Union Rep Seats On MTA Board Out of Service
GENE RUSSIANOFF: Union, rider voices stilled. The Metropolitan Transportation Authority board has lost the six nonvoting seats reserved for commuter and union representatives, unless the State Legislature reauthorizes them. The law mandating these seats expired Dec. 31.
While the members do not have the ability to vote on major issues such as the MTA budget, they often use their positions to voice criticism of MTA plans at the board’s monthly meetings.
‘Hurts Riders, Workers’
“It really hurts the riders and the workers,” said Gene Russianoff, the attorney for the Straphangers Campaign. “Here was a direct pipeline to the big cheeses about what riders and workers were thinking, and that is going to be lost for what I hope will be a very brief period.”
Andrew Albert, the non-voting member representing the New York City Transit Riders Council, believed it was possible that the Legislature would renew the mandate by the next board meeting Jan. 27. He added that the input of the rider and union board members was valuable in the decision making process.
“We bring lots of issues to the table,” he said. “We never felt like we were anything less until a vote came.”
Mr.
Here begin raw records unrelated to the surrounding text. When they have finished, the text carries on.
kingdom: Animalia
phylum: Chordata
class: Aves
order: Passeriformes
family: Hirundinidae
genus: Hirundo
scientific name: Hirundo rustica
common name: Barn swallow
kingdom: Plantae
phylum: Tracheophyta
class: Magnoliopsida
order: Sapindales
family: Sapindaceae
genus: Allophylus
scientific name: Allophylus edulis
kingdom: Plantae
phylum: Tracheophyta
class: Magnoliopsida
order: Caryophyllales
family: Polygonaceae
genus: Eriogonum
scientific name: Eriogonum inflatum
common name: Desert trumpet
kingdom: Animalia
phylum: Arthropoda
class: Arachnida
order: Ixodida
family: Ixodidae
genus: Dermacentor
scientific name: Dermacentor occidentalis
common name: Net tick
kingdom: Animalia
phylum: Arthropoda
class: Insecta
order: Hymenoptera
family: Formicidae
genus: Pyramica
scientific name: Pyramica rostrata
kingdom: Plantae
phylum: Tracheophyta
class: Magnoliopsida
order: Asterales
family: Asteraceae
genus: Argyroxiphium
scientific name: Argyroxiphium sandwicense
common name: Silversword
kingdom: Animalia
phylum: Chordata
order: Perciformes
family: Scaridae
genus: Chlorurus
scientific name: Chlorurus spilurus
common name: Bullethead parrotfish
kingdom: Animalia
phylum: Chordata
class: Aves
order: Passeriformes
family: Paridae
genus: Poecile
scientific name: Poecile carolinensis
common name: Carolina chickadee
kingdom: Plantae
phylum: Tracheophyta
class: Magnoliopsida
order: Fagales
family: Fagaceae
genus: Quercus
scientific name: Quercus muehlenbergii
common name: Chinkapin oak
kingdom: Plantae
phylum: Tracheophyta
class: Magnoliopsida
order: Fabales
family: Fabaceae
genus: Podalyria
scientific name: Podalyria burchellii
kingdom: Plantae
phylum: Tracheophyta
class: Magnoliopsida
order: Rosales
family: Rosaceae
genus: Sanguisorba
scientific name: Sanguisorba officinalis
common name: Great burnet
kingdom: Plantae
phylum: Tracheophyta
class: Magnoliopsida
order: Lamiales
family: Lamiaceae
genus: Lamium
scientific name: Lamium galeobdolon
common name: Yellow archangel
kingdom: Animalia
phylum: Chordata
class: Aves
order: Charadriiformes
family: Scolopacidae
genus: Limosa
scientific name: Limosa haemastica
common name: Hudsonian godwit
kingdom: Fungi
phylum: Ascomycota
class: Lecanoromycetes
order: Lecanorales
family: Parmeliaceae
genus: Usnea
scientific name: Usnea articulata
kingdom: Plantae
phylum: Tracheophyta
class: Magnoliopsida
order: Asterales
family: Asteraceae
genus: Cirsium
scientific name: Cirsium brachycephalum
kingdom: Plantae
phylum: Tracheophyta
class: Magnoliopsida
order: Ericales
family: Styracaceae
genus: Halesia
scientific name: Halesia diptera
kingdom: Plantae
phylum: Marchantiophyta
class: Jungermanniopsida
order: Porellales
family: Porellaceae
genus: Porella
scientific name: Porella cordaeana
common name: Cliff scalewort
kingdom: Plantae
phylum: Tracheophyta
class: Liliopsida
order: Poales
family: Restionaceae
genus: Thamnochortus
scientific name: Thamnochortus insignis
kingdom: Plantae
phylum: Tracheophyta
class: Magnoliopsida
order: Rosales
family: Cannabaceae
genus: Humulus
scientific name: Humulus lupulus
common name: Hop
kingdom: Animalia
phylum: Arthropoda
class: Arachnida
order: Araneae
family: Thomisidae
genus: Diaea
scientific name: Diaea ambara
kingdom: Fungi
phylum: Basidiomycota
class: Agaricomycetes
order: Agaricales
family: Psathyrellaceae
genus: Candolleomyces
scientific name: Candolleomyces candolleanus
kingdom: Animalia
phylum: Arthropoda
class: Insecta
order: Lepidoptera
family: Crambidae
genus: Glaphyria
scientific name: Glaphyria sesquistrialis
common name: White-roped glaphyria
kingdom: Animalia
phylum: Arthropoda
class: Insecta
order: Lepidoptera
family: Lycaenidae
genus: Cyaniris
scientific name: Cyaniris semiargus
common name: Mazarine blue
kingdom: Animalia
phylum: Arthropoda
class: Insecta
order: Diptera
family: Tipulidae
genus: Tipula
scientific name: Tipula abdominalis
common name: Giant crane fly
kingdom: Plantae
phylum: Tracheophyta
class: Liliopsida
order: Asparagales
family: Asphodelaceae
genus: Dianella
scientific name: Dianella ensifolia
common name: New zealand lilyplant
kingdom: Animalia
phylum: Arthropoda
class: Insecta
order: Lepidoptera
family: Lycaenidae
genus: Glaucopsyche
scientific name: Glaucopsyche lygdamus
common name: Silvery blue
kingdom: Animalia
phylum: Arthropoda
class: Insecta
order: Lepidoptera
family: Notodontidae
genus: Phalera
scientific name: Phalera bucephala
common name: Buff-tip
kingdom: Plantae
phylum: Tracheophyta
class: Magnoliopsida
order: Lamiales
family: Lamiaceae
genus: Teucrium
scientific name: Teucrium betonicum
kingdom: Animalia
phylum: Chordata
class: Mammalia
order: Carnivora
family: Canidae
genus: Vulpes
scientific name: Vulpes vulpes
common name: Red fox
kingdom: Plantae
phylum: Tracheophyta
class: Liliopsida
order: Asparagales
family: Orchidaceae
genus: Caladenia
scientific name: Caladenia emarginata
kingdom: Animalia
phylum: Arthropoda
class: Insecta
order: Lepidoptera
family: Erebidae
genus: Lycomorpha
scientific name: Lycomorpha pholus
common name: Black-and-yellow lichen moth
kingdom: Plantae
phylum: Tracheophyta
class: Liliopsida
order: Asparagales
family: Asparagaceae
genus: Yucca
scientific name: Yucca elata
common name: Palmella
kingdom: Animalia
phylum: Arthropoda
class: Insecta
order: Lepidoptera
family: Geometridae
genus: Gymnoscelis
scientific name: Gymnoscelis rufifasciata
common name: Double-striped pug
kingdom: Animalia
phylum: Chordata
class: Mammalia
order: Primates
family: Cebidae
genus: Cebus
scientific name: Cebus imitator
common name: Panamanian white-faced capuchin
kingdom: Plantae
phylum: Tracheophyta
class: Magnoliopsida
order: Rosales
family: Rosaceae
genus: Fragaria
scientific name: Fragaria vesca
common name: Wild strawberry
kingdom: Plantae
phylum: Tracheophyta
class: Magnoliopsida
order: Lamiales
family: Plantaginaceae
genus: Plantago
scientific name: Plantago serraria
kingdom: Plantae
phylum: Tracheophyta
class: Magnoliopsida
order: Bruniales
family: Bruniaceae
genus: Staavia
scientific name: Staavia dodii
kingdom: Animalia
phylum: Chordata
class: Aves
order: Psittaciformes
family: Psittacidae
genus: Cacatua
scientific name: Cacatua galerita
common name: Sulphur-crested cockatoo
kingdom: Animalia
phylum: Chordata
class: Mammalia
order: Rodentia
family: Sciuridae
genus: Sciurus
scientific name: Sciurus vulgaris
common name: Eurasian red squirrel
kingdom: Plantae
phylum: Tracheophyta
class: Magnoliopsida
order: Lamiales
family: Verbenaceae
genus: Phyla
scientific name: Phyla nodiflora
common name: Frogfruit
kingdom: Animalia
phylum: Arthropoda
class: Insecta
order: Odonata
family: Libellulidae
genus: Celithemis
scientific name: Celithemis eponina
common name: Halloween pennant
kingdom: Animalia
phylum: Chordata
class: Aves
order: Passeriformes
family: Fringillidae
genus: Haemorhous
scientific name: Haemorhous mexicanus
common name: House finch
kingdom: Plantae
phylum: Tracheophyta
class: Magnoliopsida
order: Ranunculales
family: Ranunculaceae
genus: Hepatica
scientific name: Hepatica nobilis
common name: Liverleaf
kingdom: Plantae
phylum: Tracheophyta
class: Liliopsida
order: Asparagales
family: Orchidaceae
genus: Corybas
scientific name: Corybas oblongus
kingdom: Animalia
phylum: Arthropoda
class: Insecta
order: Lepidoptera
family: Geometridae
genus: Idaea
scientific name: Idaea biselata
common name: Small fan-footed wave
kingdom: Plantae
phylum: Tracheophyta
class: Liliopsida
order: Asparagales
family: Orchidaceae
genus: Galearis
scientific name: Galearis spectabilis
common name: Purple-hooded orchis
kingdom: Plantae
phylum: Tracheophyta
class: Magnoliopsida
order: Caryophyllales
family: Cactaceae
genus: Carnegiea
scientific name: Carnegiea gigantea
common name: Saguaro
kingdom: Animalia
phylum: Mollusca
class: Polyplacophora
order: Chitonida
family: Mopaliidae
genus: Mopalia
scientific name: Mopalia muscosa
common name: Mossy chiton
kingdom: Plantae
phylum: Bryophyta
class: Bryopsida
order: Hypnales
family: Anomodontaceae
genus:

Albert said that if their seats are not restored by Jan. 27, advocates could still make their agendas known to the board during the public comment periods before each meeting.
The last non-voting union reps on the board were Vincent Tessitore Jr., a chairman of Local 645 of the United Transportation Union; Norman Brown, legislative director of the New York State Council of Machinists; and Ed Watt, the former secretary-treasurer of Transport Workers Union Local 100.
The other members representing the riders’ councils were Ira Greenberg of the Long Island Rail Road and James Blair of Metro-North.
Mr. Russianoff couldn’t say for sure why the Legislature did not renew the law mandating the six seats, but noted, “I just think it’s part and parcel of a Legislature that didn’t deal with many issues.”